Ddrueding, my first question is, how come you need a stove? A stove is a fixture - it's part of the building, like the kitchen sink.
Stereodude is 100% correct. You need gas cooking to get off the electricity grid. The good news is that a cooktop can be supplied from a pair of 9kg (20lb) propane bottles for months at a time, so you can throw them in your car and take them to a refilling station.
On the other hand, there's no point in a gas oven - they're expensive and a PITA to use.
Electric cooktops are a problem for "off-grid" because of the huge current they can pull down, albeit for short periods of time. To my surprise, they're actually more efficient than gas at transferring energy into the cookware (and therefore the food) - provided the cookware base is
flat. So if you have cheap, bent cookware, go for gas. :roll:
Over the years, we've had to contend with many different cooktops (and ovens), about half of which were gas ('natural' and propane). Gas was so obviously better, we made sure that's what went into the house we built. The worst of the electrics were those damn cast iron hobs - the least efficient and by far the slowest to heat up and cool down, an absolute abomination.

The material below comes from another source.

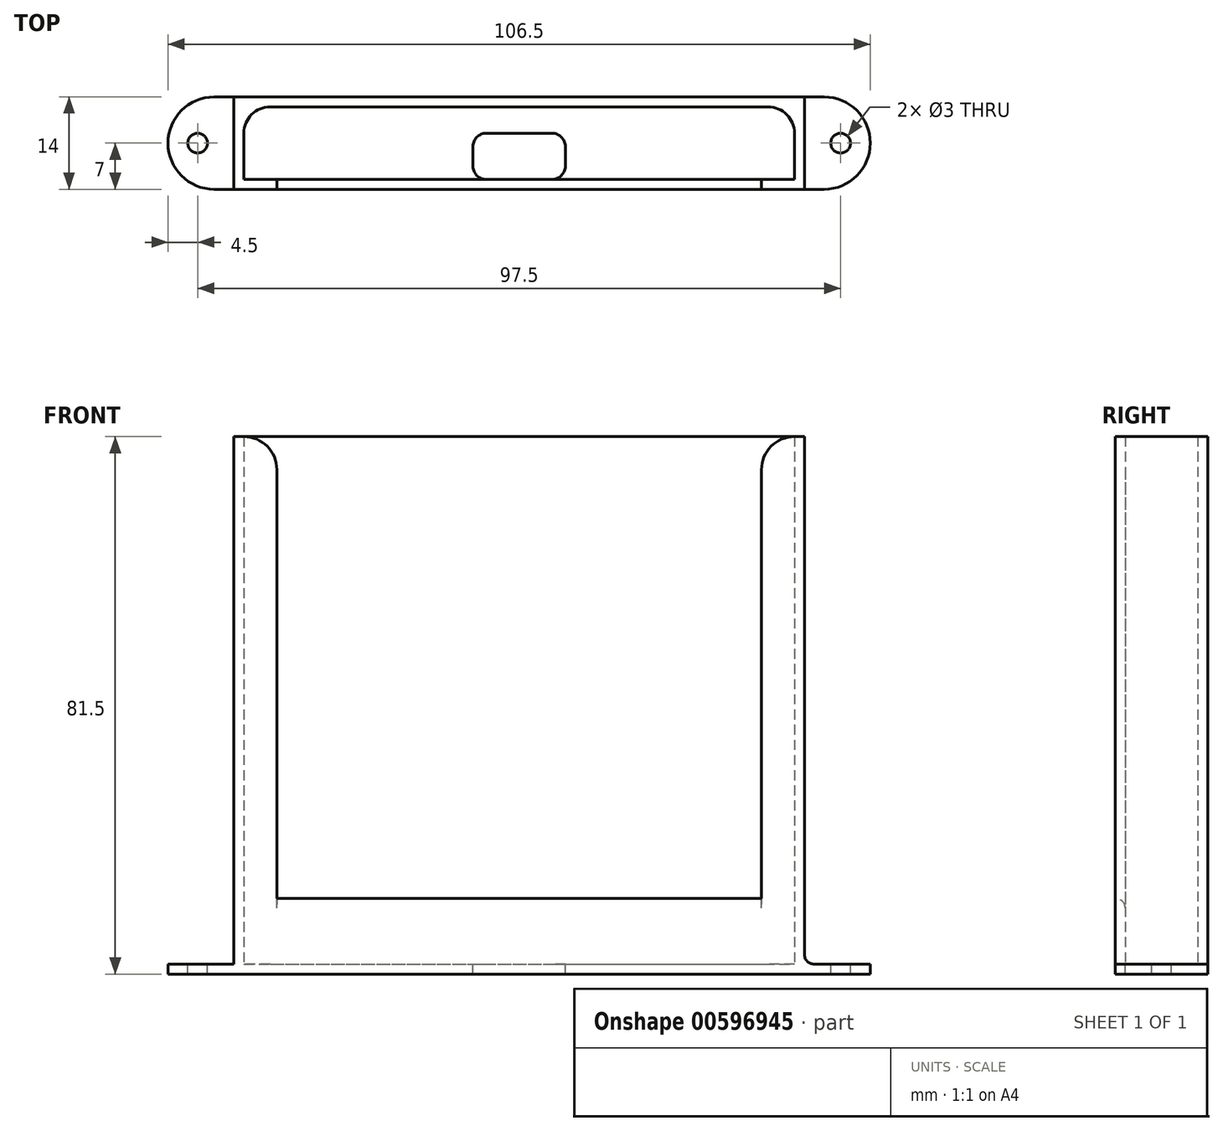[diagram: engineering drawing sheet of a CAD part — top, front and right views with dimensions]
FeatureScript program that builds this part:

Our current place has a gas line in the street; however, it would cost a small fortune to run the pipes and install a gas cooktop, so we looked at alternatives. We found ...
induction.
Precise control over power (11 digital power levels - some have 21), zero lag (even marginally less than gas) and incredibly fast. You can boil a couple of cups in water in less than 30 seconds, yet melt chocolate slowly, and you can do it every time without fail.
Unlike conventional glass-ceramic cooktops with radiant elements, the surface doesn't get hot all over. My party trick is to boil water for a minute, remove the pan and place my hand on the cooktop where the pan was standing. It works because the only heat in the surface is what it has absorbed from the pan, not the other way around. Similarly, the surface cools down in at most a few minutes, compared to 45 minutes for a radiant element unit.
All this means that food spills just don't stick. Also, you can't get near conventional glass-ceramic cooktops for *at least* half an hour after you've finished cooking. With induction, you can lift the pan and wipe it up with a paper towel, then replace the pan and continue cooking!
Energy transfer efficiency is up to 90%. I'll vouch for it, you can hardly feel any heat at all when working near the stove, which is weird but literally cool.
To sum up, induction cooking is completely awesome - we'd never go back to gas, and I'd give it the highest recommendation of
anything I've ever owned. But it's still capable of drawing 30A @ 240V, so current models are just not suitable for battery/solar cell operation.